Jaffa, whatever one thinks of him, understands the Federalist mind, and the dangers thereof. When the statesman's in doubt --like about democracy, voting, property rights, and legislative power itself--he should stick with the Klassix. Aristotle also sanctioned slavery, celebrated military force (ie might makes right), aristocratic heritiage, and hardly supported "equal rights". He was not arguing for democracy, but for a Mussolini-like rule of the powerful. Machiavelli loves Aristotle.

In effect Jaffa wants it both ways--equal rights based on natural law in principle, but a government which can prevent a majority from voting in laws which would harm the wealth/powerful minority.

Madison does at times seem anti-democratic in the Fed papers, but not to the extent that Jaffa believes him to be. Mad. abandoned the Federalists after the ratifying of the Constitution and joins Jefferson's faction, those wretched American jacobins.

Phil Johnson said...

Sometimes we might get carried away on the details of what some supposed intellect like Irving Krostol has to say.
You have to understand where he comes from in order to qualify his worth in any worthwhile discussion.

J said...

What think you of Jaffa's essay, Pinkster?

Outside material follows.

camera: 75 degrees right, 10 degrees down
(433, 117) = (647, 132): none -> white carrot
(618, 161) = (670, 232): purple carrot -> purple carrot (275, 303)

He's another clever crypto-vichy type from Claremont, methinx

Phil Johnson said...

J asks, "What think you of Jaffa's essay...?"
I think it drives the main spike all the way home.
America's Founding was, arguably, all about slavery.

Tom Van Dyke said...

This discussion is underinformed.

The facts are here, for those interested:

"Harry Jaffa and Harvey Mansfield are two of the ablest among those whose study of America has been shaped and helped by what they learned from Strauss. Both men are patriots. Both admire the Founders and the Constitution. Yet their views on the matter of human equality appear to be complete opposites. Jaffa affirms Lincoln's sweeping claim that the self-evident truth that all men are created equal is "the father of all moral principle" in the hearts of Americans. But Mansfield says that "all men are created equal" is only a "self-evident half-truth," and he argues that constitutionalism today is harmed rather than helped by appeals to equality.

Who is right, Jaffa or Mansfield? or neither? An adequate answer to these questions would require a much fuller treatment than I can present here. But I can at least give an overview, so that readers may have a sense of what is at stake and how to think about the different approaches of these two outstanding scholars...

[Thomas G. West is a personal favorite, BTW.]